**Data:**
=== Section Start ===
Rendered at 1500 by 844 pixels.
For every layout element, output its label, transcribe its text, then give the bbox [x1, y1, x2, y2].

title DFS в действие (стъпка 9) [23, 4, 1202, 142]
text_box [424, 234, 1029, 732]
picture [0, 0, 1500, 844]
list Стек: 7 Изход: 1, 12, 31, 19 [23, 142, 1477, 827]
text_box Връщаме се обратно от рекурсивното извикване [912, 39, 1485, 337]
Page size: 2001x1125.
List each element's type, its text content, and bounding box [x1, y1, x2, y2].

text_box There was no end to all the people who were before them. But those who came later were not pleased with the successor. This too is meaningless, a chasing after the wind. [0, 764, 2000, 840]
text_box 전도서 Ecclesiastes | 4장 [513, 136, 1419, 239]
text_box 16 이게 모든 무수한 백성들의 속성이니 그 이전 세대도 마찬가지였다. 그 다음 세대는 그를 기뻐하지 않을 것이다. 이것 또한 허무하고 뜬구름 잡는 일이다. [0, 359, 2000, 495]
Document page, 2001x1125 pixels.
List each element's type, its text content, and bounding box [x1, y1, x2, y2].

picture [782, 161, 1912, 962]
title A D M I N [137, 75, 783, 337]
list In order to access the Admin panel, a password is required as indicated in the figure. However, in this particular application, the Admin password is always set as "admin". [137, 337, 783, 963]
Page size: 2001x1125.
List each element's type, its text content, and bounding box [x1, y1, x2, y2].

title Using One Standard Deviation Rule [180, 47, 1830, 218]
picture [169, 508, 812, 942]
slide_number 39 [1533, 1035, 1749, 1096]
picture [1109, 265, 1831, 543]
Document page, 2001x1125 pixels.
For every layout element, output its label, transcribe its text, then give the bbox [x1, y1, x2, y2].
=== Section End ===
**Task objective:**
Nothing in the entries above should differ when you return them in full.

**Task output:**
Rendered at 1500 by 844 pixels.
For every layout element, output its label, transcribe its text, then give the bbox [x1, y1, x2, y2].

title DFS в действие (стъпка 9) [23, 4, 1202, 142]
text_box [424, 234, 1029, 732]
picture [0, 0, 1500, 844]
list Стек: 7 Изход: 1, 12, 31, 19 [23, 142, 1477, 827]
text_box Връщаме се обратно от рекурсивното извикване [912, 39, 1485, 337]
Page size: 2001x1125.
List each element's type, its text content, and bounding box [x1, y1, x2, y2].

text_box There was no end to all the people who were before them. But those who came later were not pleased with the successor. This too is meaningless, a chasing after the wind. [0, 764, 2000, 840]
text_box 전도서 Ecclesiastes | 4장 [513, 136, 1419, 239]
text_box 16 이게 모든 무수한 백성들의 속성이니 그 이전 세대도 마찬가지였다. 그 다음 세대는 그를 기뻐하지 않을 것이다. 이것 또한 허무하고 뜬구름 잡는 일이다. [0, 359, 2000, 495]
Document page, 2001x1125 pixels.
List each element's type, its text content, and bounding box [x1, y1, x2, y2].

picture [782, 161, 1912, 962]
title A D M I N [137, 75, 783, 337]
list In order to access the Admin panel, a password is required as indicated in the figure. However, in this particular application, the Admin password is always set as "admin". [137, 337, 783, 963]
Page size: 2001x1125.
List each element's type, its text content, and bounding box [x1, y1, x2, y2].

title Using One Standard Deviation Rule [180, 47, 1830, 218]
picture [169, 508, 812, 942]
slide_number 39 [1533, 1035, 1749, 1096]
picture [1109, 265, 1831, 543]
Document page, 2001x1125 pixels.
For every layout element, output its label, transcribe its text, then give the bbox [x1, y1, x2, y2].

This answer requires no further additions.